-- Tasks --
• a. From the KYC model README, quote the stretch from "Production-ready Vision-Language Model" through "identity document types.".
• b. Decide whether each statement below agrees with the KYC model README. Answer yes or no and quote the deciding words.
(i) The base model is google/gemma-4-E4B-it.
(ii) The license listed is MIT.
(iii) The training dataset covers 7 Indian identity document types.
• c. Using the KYC model README, answer these questions:
(i) What file size is shown?
(ii) What pipeline tag is listed?
(iii) What fine-tuning method was used?

-- Text under study --
━━━━━━━━━━━━━━━━━━━━

Add model README with full documentation

5138c52 verified 24 days ago

preview code

raw

history blame contribute delete

8.56 kB

	---
	license: apache-2.0
	base_model: google/gemma-4-E4B-it
	tags:
	- sft
	- trl
	- peft
	- qlora
	- kyc
	- document-extraction
	- document-classification
	- aadhaar
	- pan-card
	- passport
	- visa
	- election-card
	- gemma4
	- vision-language-model
	- vllm
	datasets:
	- Jwalit/kyc-document-extraction-vlm
	pipeline_tag: image-text-to-text
	library_name: transformers
	---

	# Gemma 4 E4B — KYC Document Extractor & Classifier

	Production-ready Vision-Language Model for Indian KYC Document Extraction and Classification

	Fine-tuned from [`google/gemma-4-E4B-it`](https://huggingface.co/google/gemma-4-E4B-it) using QLoRA SFT on a synthetic KYC document dataset covering 5 Indian identity document types.

━━━━━━━━━━━━━━━━━━━━

-- Saved data entries --
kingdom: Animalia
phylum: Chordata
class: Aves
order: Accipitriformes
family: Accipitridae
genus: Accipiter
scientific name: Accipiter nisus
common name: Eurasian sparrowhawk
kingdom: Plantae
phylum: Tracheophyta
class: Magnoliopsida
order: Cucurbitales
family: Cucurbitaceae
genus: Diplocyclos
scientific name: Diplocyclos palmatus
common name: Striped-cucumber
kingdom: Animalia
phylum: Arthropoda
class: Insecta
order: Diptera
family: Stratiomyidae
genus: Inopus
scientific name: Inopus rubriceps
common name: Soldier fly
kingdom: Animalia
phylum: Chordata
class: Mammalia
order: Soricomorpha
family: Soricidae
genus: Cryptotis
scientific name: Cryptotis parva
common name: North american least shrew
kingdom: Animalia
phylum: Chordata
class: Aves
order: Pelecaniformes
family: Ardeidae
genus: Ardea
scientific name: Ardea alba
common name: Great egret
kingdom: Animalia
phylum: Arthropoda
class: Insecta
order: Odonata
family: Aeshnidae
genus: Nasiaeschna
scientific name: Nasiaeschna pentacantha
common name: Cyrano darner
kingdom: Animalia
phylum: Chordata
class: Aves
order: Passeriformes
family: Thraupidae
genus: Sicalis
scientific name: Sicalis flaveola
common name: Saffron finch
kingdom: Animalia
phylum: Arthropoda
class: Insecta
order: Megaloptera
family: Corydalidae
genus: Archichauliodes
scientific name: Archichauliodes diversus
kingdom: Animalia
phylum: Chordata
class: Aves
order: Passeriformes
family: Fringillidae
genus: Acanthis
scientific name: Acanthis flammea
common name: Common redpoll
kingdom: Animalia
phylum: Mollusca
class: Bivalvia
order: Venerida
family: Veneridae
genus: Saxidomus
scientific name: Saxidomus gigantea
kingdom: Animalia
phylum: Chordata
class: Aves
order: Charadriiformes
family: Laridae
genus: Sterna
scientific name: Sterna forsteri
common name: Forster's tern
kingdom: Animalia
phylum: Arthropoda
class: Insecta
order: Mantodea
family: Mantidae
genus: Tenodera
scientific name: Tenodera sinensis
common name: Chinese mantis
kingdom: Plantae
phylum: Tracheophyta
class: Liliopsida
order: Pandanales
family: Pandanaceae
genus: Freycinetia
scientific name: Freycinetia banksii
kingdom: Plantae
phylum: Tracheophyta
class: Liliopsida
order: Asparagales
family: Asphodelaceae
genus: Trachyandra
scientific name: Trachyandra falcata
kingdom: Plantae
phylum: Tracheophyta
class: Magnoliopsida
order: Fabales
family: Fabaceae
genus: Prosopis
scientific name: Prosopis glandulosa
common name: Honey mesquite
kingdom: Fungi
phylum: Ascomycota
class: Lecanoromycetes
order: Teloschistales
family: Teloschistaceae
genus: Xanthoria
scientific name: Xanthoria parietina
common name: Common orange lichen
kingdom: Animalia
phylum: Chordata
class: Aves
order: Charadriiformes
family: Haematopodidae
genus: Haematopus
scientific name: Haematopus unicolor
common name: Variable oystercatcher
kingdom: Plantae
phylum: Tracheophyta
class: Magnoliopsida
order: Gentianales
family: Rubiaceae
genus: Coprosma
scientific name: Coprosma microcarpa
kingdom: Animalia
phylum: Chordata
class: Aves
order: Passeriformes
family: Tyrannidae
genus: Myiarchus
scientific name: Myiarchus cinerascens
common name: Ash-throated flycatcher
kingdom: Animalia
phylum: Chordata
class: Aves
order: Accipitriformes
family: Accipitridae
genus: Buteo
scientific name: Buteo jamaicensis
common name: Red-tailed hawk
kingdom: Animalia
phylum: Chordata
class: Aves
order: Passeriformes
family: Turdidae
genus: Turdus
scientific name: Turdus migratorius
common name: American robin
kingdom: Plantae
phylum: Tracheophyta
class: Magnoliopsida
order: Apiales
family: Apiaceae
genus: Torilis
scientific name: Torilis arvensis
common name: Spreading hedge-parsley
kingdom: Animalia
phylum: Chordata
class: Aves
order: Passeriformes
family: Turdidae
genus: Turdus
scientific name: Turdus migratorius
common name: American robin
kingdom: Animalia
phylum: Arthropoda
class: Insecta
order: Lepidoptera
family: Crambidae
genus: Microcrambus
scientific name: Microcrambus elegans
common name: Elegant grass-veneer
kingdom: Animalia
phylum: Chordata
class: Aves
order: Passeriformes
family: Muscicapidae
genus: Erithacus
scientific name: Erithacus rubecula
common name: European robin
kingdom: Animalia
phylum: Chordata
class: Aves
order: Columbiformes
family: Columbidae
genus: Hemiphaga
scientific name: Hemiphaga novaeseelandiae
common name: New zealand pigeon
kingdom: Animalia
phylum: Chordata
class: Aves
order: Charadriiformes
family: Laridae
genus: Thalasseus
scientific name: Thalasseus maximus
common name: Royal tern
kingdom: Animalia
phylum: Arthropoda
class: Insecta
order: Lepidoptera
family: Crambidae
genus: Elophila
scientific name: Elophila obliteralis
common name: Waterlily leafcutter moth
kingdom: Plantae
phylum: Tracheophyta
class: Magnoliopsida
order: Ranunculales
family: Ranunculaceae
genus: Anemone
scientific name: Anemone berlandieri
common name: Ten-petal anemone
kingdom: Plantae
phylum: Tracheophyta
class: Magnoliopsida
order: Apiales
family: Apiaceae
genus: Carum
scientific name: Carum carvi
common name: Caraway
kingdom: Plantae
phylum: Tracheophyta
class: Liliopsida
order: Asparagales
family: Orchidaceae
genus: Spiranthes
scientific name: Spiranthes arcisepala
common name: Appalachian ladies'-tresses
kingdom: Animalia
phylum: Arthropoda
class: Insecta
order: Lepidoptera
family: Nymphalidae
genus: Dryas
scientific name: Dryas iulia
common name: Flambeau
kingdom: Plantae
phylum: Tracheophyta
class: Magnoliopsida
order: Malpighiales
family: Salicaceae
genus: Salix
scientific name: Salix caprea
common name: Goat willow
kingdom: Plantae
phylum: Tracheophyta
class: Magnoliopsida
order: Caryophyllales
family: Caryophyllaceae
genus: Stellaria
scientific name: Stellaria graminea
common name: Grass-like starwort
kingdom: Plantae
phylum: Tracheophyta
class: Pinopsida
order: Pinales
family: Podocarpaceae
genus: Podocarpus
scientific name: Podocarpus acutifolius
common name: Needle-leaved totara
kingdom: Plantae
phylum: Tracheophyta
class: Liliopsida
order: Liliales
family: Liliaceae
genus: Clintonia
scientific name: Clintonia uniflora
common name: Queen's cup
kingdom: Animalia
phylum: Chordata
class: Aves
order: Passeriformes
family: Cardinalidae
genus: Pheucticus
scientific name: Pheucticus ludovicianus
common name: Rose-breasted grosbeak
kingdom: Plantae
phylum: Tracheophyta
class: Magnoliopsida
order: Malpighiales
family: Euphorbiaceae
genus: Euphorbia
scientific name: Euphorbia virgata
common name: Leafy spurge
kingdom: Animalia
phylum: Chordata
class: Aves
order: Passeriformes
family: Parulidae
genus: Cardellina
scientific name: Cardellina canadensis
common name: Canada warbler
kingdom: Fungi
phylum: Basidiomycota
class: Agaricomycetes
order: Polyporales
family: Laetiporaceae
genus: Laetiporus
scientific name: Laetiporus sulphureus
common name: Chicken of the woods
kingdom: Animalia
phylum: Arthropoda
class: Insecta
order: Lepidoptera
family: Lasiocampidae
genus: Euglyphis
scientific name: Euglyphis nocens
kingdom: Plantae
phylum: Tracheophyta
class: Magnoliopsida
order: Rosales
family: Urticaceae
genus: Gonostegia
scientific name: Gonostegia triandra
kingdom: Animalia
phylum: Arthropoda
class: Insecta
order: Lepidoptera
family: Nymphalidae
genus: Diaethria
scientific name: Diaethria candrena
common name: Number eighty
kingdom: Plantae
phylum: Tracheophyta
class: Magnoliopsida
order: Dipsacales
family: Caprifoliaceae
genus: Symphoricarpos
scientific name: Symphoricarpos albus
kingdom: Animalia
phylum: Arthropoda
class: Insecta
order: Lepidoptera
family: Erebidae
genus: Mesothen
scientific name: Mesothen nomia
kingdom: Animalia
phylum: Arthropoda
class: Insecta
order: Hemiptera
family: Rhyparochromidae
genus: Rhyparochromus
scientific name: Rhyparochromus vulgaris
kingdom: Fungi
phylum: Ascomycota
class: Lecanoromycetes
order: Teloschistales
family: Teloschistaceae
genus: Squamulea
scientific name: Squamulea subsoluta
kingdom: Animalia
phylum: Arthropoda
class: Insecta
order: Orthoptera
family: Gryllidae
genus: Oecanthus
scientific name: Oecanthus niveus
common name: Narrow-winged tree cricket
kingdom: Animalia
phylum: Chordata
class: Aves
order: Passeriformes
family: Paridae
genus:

━━━━━━━━━━━━━━━━━━━━

-- Solutions --
• a.
Production-ready Vision-Language Model for Indian KYC Document Extraction and Classification

	Fine-tuned from [`google/gemma-4-E4B-it`](https://huggingface.co/google/gemma-4-E4B-it) using QLoRA SFT on a synthetic KYC document dataset covering 5 Indian identity document types.

• b.
(i) Yes: "base_model: google/gemma-4-E4B-it"
(ii) No: "license: apache-2.0"
(iii) No: "covering 5 Indian identity document types"

• c.
(i) 8.56 kB
(ii) image-text-to-text
(iii) QLoRA SFT